“装模作样!”
范达尔喉咙里挤出一声低喝。
他要用行动碾碎这股荒谬的压抑感,用最纯粹的剑技,撕碎眼前这个书呆子故作高深的面具。
身为阿斯加德第一剑客,他的剑就是他的荣耀,他的语言。
他动了。
没有多余的蓄力,甚至没有一个标准的起手式。前一秒他还站在原地,下一秒,整个人已化作一道模糊的金色残影,朝着罗维爆射而去!
广场上围观的士兵们只觉眼前一花,一股凌厉的剑风就已扑面而来,刮得人脸颊生疼。
寒光暴起。
剑尖破开空气的阻力,发出尖锐的嘶鸣,直取罗维的咽喉要害。
这一剑,快到了极致,狠到了极致!
一些经验丰富的老兵瞳孔骤然收缩,呼吸都停滞了。这一剑里蕴含的杀意无比纯粹,根本不是什么“勇士的挑战”,而是战场上分生死的搏命一击!
范达尔没有留手。
他要用这一剑,直接终结这场闹剧!
然而,面对这足以洞穿金石的迅猛一刺,罗维站在原地,纹丝不动。
他的眼皮甚至都没有眨一下。
在他的视野里,整个世界被重新定义。
时间被无限拉长、放缓。范达尔那在旁人眼中快若奔雷的一剑,在他的视网膜上,却呈现出一种诡异的慢动作。

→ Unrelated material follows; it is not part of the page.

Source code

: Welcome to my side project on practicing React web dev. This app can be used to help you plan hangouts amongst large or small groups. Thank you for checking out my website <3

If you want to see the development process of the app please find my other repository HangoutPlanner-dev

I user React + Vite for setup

肌肉纤维的每一次颤动,手腕角度的细微调整,重心前倾时带动的身体倾角……所有的一切,都被解析成最冰冷、最精确的数据流。
【检测到物理攻击。】
【逆天悟性解析中……】
【肌肉发力轨迹锁定、重心偏移锁定、剑招后续三十六种变招预测完毕。】
【最佳反击路径已生成。】
一串无形的信息流在罗维的意识中瞬间划过。
就在那锋利的剑尖即将触及他喉结皮肤,距离仅剩一寸的刹那。
罗维动了。
他的动作幅度小到令人发指,仅仅是右肩微微向后一沉,带动整个身子向左侧偏移了不足三寸的距离。
这个动作,几乎没有任何视觉上的冲击力。
刷!
致命的剑刃擦着他的衣领掠过,凌厉的劲风吹起了他鬓角的一缕黑发。
剑尖刺入空处。
范达尔心中一空,那志在必得的一击落空,让他全身的力量都仿佛打在了虚无之中,一股强烈的失衡感涌上心头。
不好!
他身经百战的本能疯狂预警,试图强行扭转身形,变招自保。
但已经晚了。
不等他的念头转完,罗维手中那把被他随意握着的训练铁剑,以一个完全违背常理的角度,从下至上,出现在了范达尔持剑的手腕下方。
不是劈,不是砍,甚至不是刺。
只是一个轻描淡写的“挑”的动作。
当!
一声清脆的金铁交击声炸响。
一股精准而怪异的震荡力顺着剑身瞬间传导至范达尔的手腕。他只觉得手腕处一阵剧痛发麻,五指竟不受控制地松开了半分。
原本那必杀的一剑,彻底偏离了轨道,整个胸前的防御空门大开!
致命的破绽。
“你的发力点太靠前了,导致重心不稳。”
一个平静的声音在他耳边响起,不带任何嘲讽,只有纯粹的陈述。
范达尔惊骇欲绝,腰腹猛然发力,强行将刺出的剑收回,化作一记凶狠的横扫,试图逼退罗维,重整旗鼓。
“这一招横扫,前摇动作太大。”
罗维的声音再次响起,仿佛一个严苛的教官正在点评新兵的拙劣表现。
“你是生怕敌人不知道你要砍向哪个方位吗?”
话音未落,罗维手中的铁剑已经随手一拍。
又是“当”的一声。
铁剑精准地拍击在范达尔剑脊的薄弱处,再次将他狂猛的攻势轻易瓦解。